# Most Epic Videogame Character Fight?



## Hierientzal (Dec 31, 2009)

I was thinking Crono (Chrono Trigger) VS Link (Legend of Zelda)... it would last a while considering they are main characters, magic users, and swordsmen.

What pair do you think would make a long and dramatic battle? 1-on-1 only.


----------



## quayza (Dec 31, 2009)

Kratos from God of war and Nighmare from soul caliber 4.


----------



## Hierientzal (Dec 31, 2009)

XD I have both of them on my PSP vsersion of soul calibur.
I am gonna try that match now.


----------



## quayza (Dec 31, 2009)

Someone needs to make like an animated film with these two trying to kill each other. That would be cool.
----------------
● REQUEST A
In the thread, condense the paragraph that begins "I was thinking Crono" into one shorter sentence that keeps its main facts.

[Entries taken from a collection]
----------------
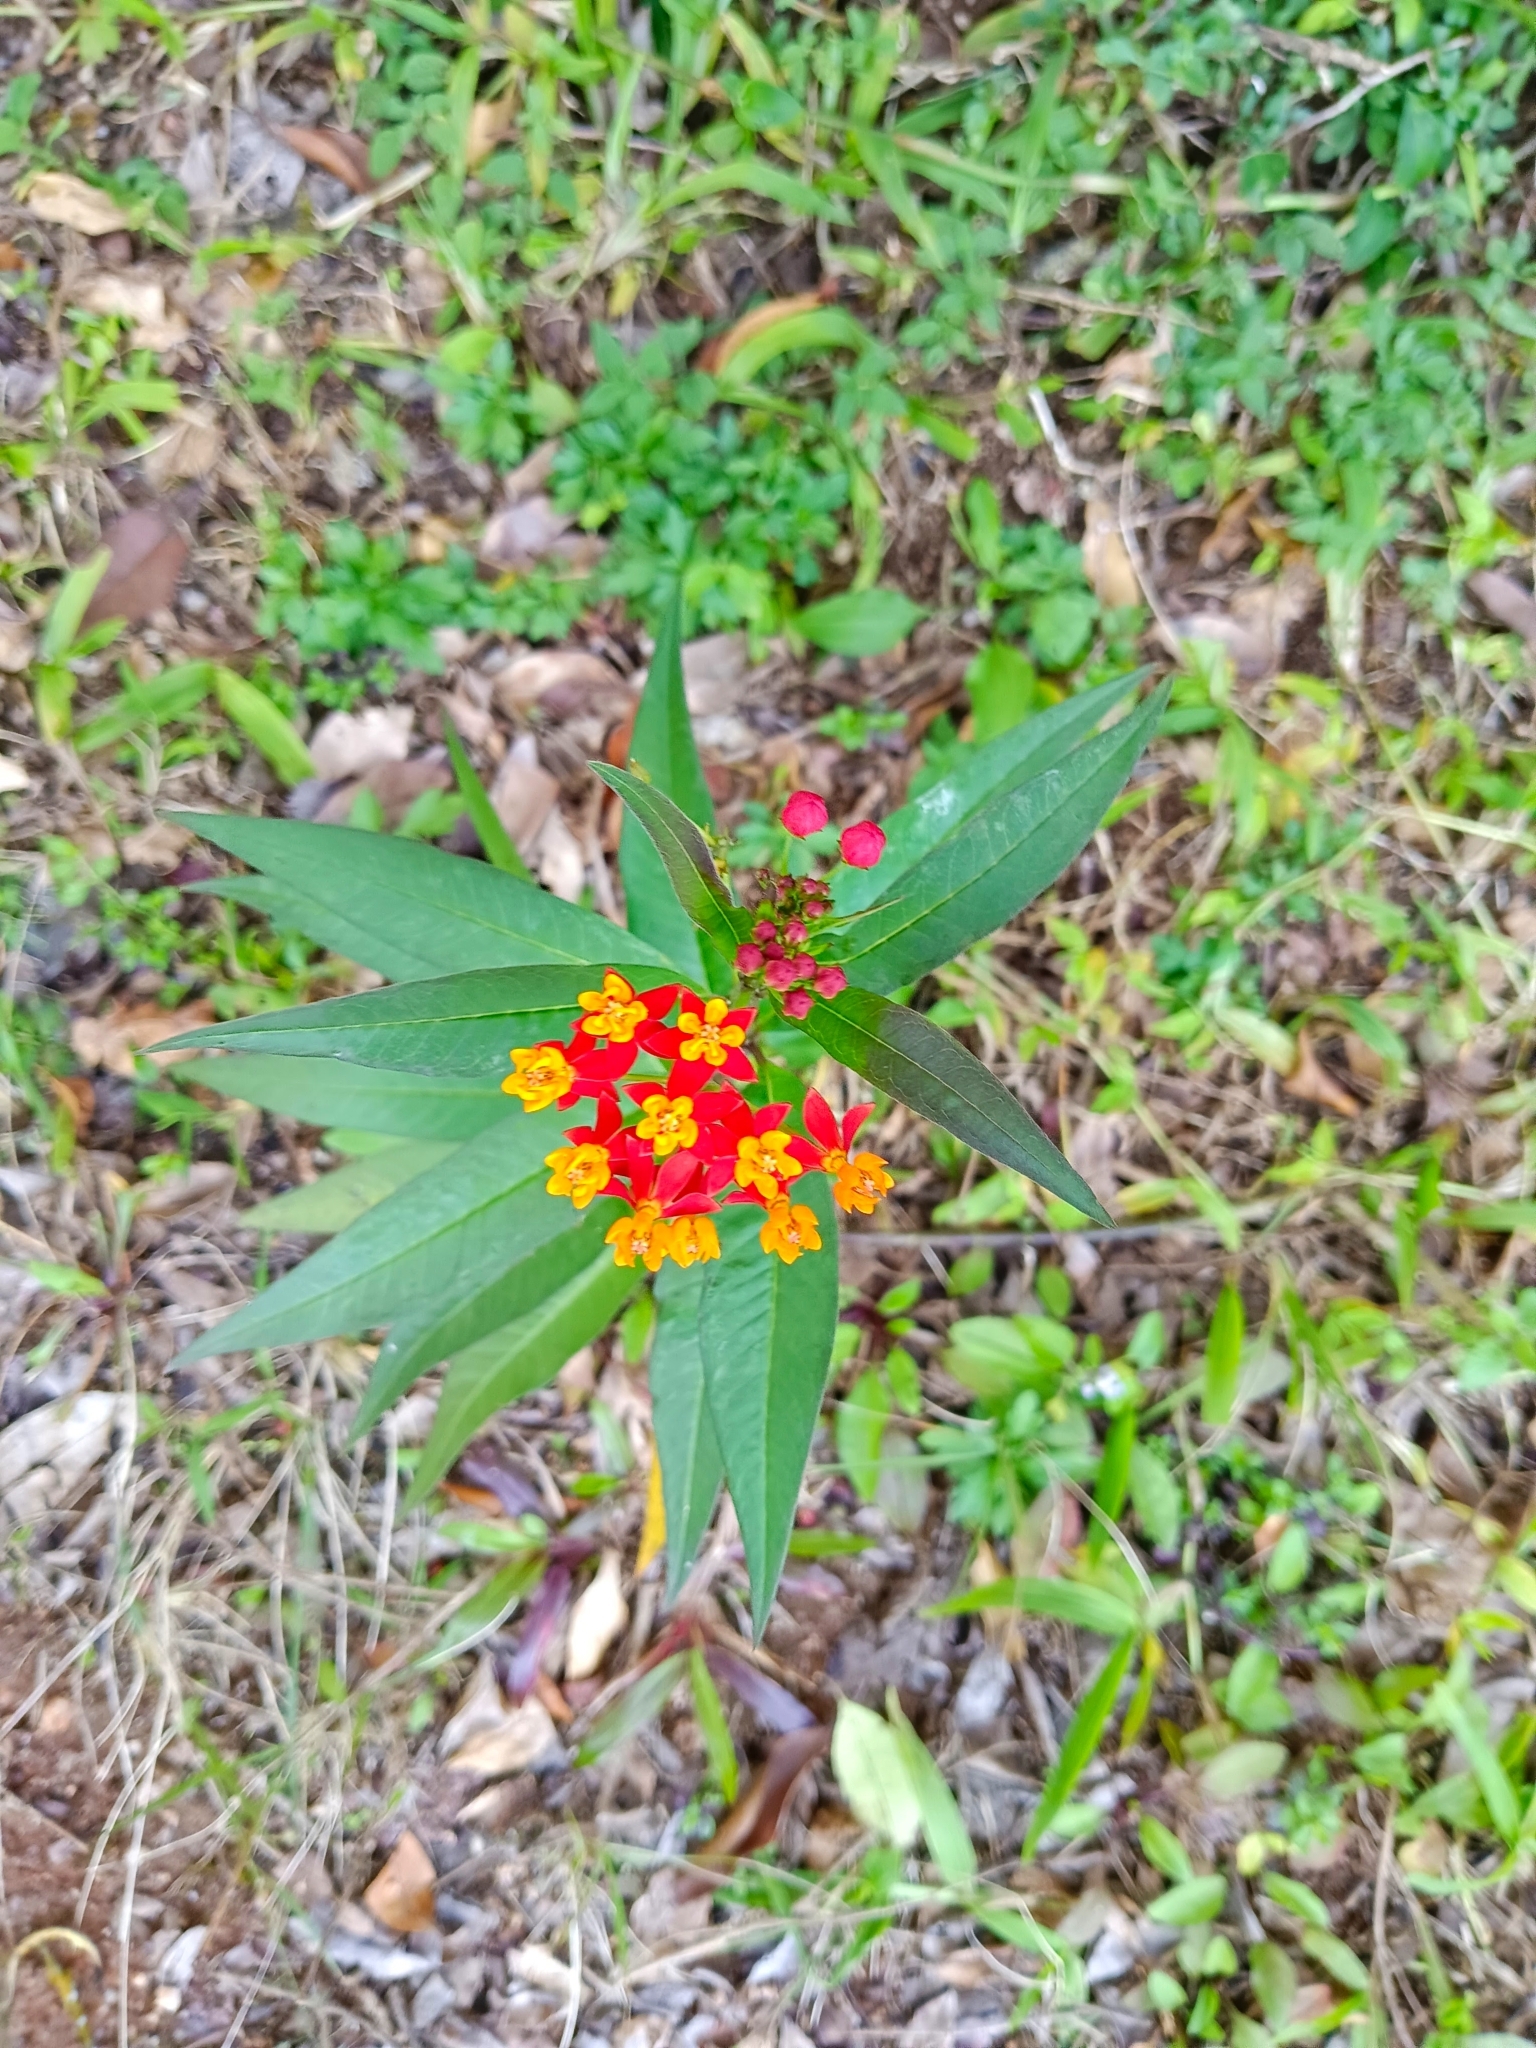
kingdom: Plantae
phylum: Tracheophyta
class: Magnoliopsida
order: Gentianales
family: Apocynaceae
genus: Asclepias
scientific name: Asclepias curassavica
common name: Bloodflower
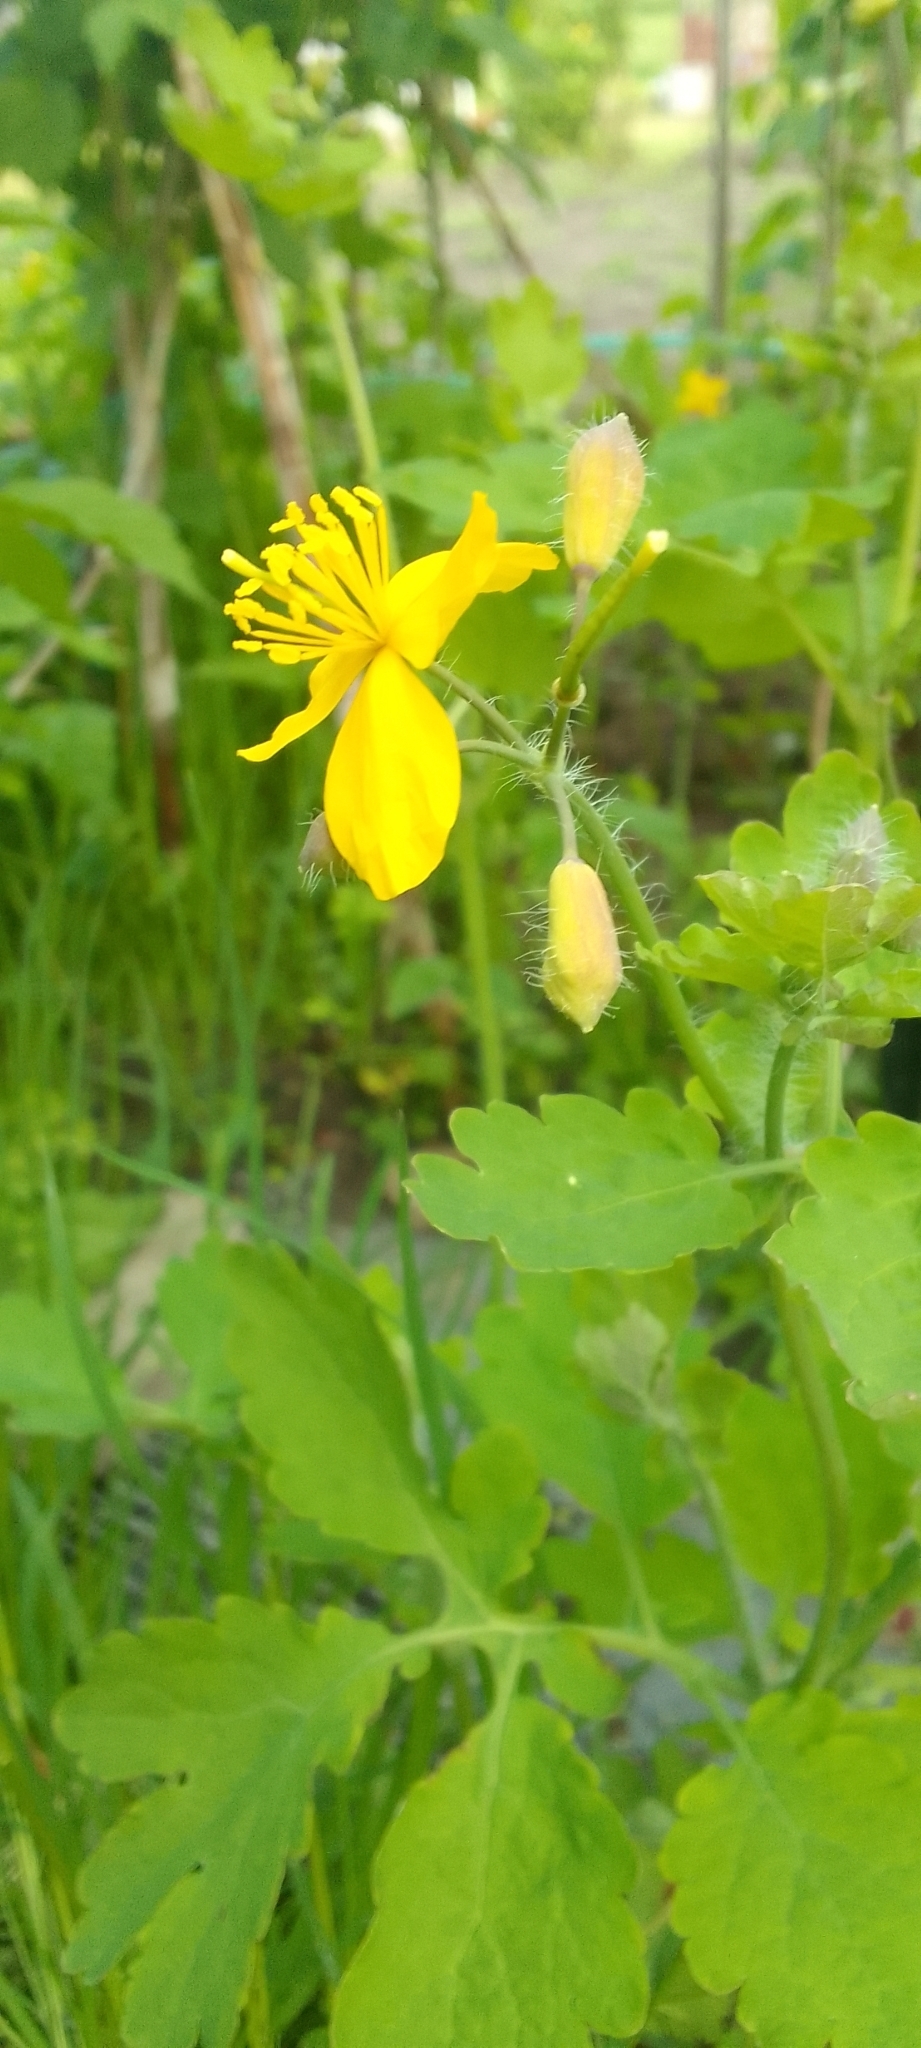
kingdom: Plantae
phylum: Tracheophyta
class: Magnoliopsida
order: Ranunculales
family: Papaveraceae
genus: Chelidonium
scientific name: Chelidonium majus
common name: Greater celandine
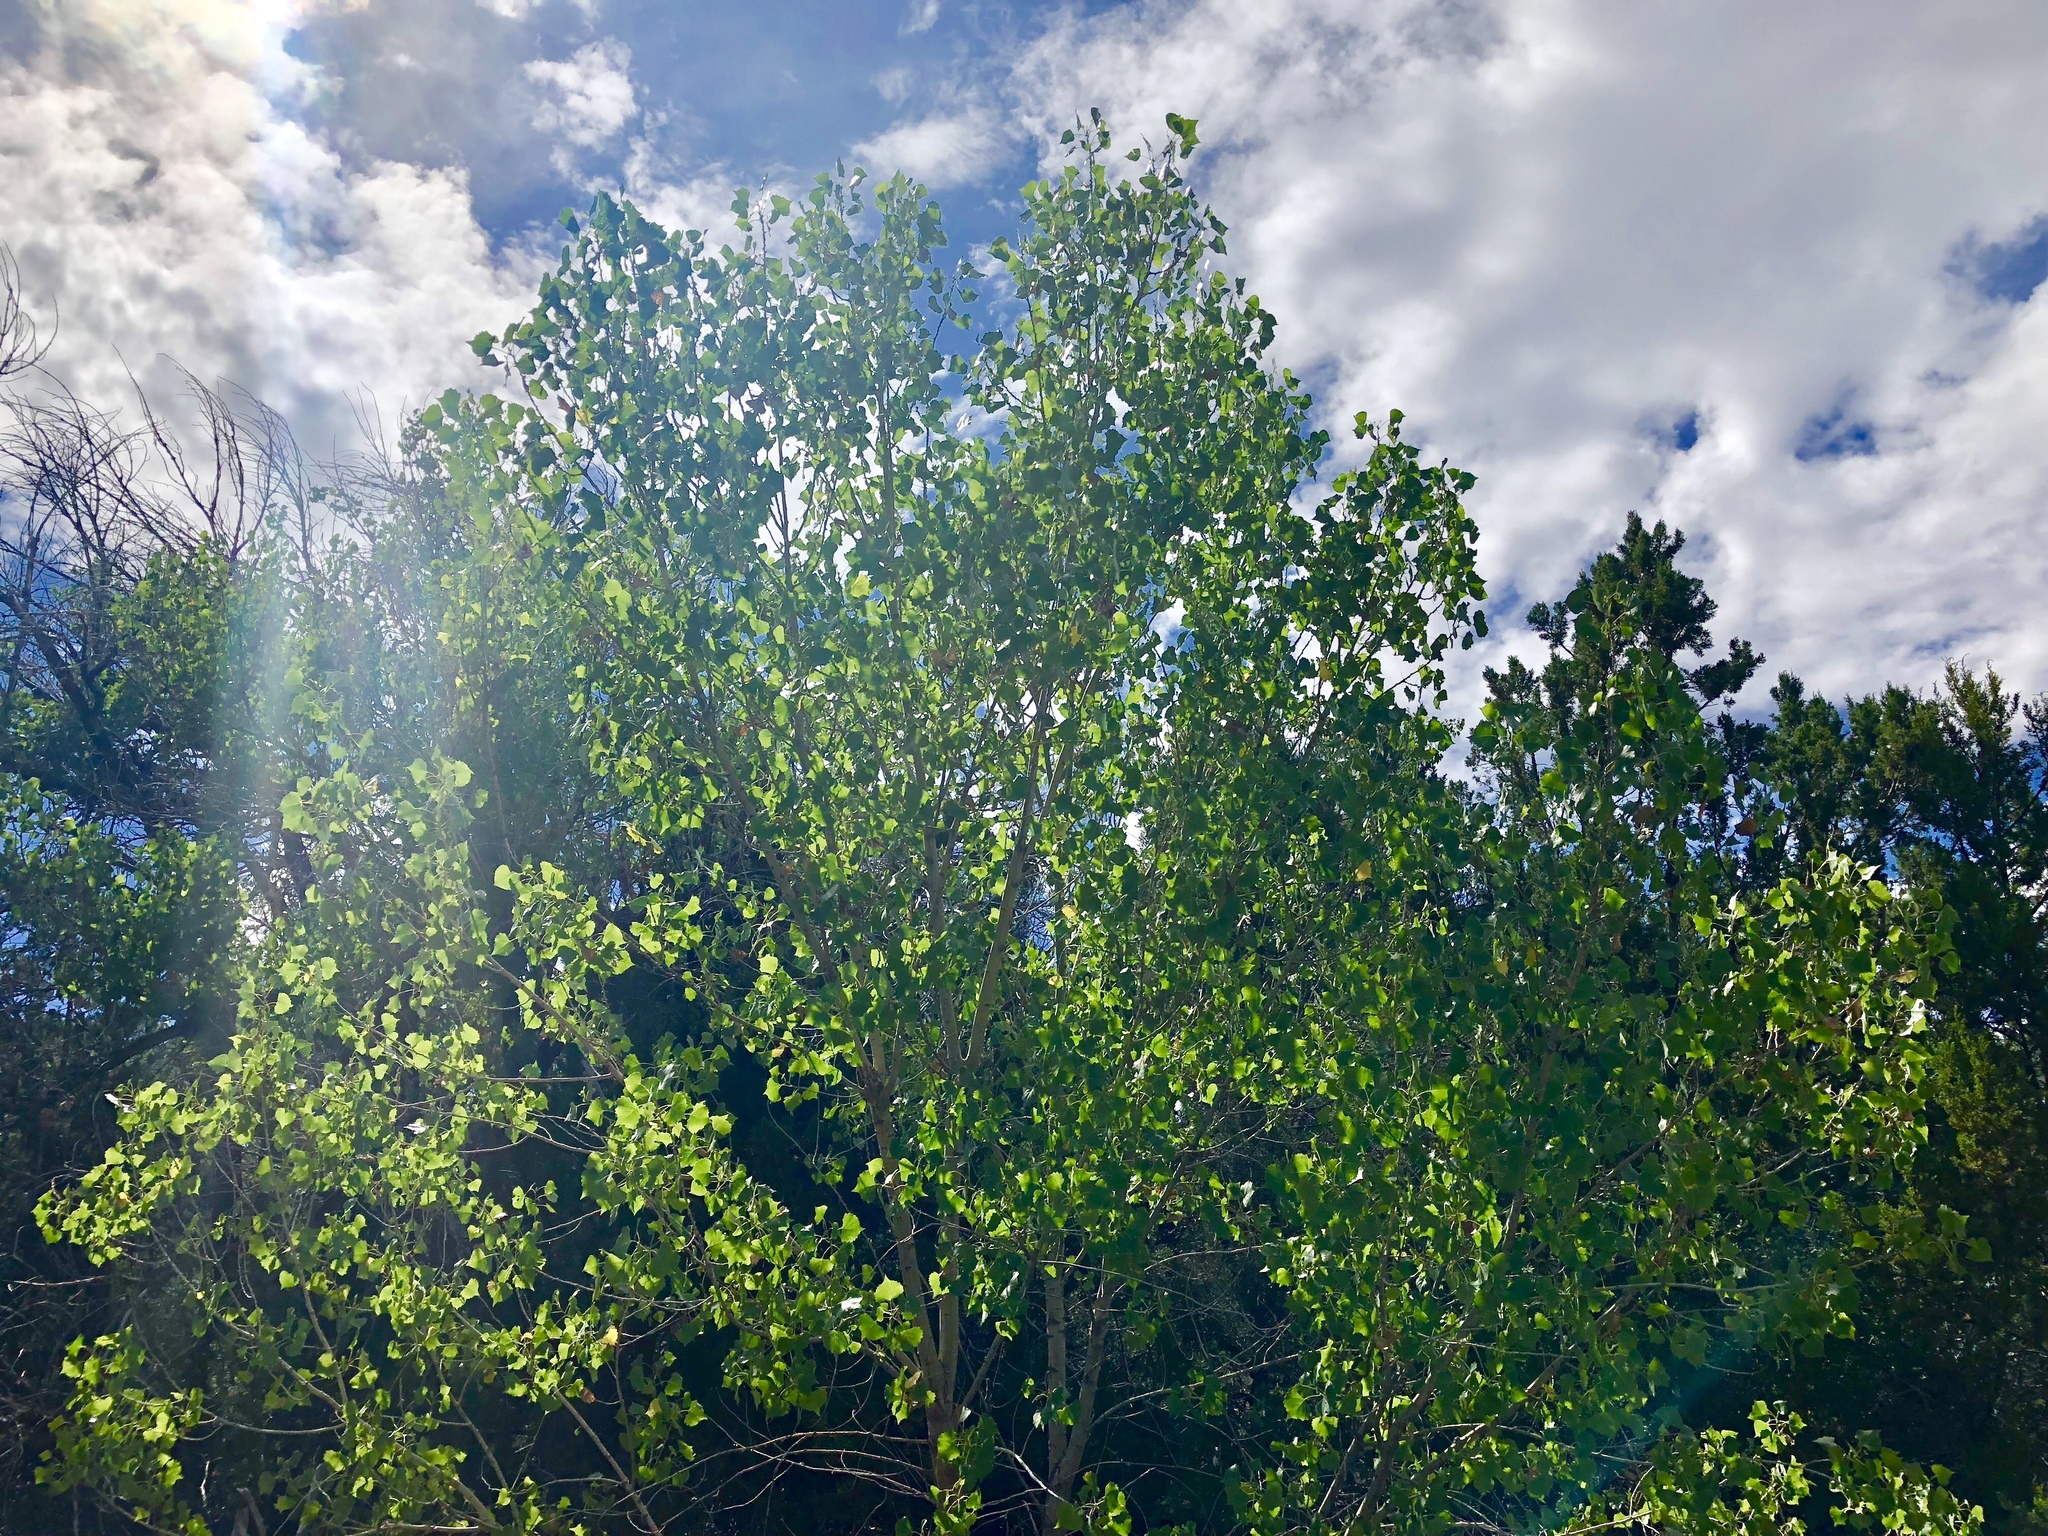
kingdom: Plantae
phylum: Tracheophyta
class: Magnoliopsida
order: Malpighiales
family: Salicaceae
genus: Populus
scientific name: Populus fremontii
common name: Fremont's cottonwood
----------------
● REQUEST B
Duplicate every line of the records above word for word, leaving the pictures out of your answer.

● WRITTEN SOLUTION A
Crono (Chrono Trigger) versus Link (Legend of Zelda) would be a long fight, since both are main characters, magic users, and swordsmen.

● WRITTEN SOLUTION B
kingdom: Plantae
phylum: Tracheophyta
class: Magnoliopsida
order: Gentianales
family: Apocynaceae
genus: Asclepias
scientific name: Asclepias curassavica
common name: Bloodflower
kingdom: Plantae
phylum: Tracheophyta
class: Magnoliopsida
order: Ranunculales
family: Papaveraceae
genus: Chelidonium
scientific name: Chelidonium majus
common name: Greater celandine
kingdom: Plantae
phylum: Tracheophyta
class: Magnoliopsida
order: Malpighiales
family: Salicaceae
genus: Populus
scientific name: Populus fremontii
common name: Fremont's cottonwood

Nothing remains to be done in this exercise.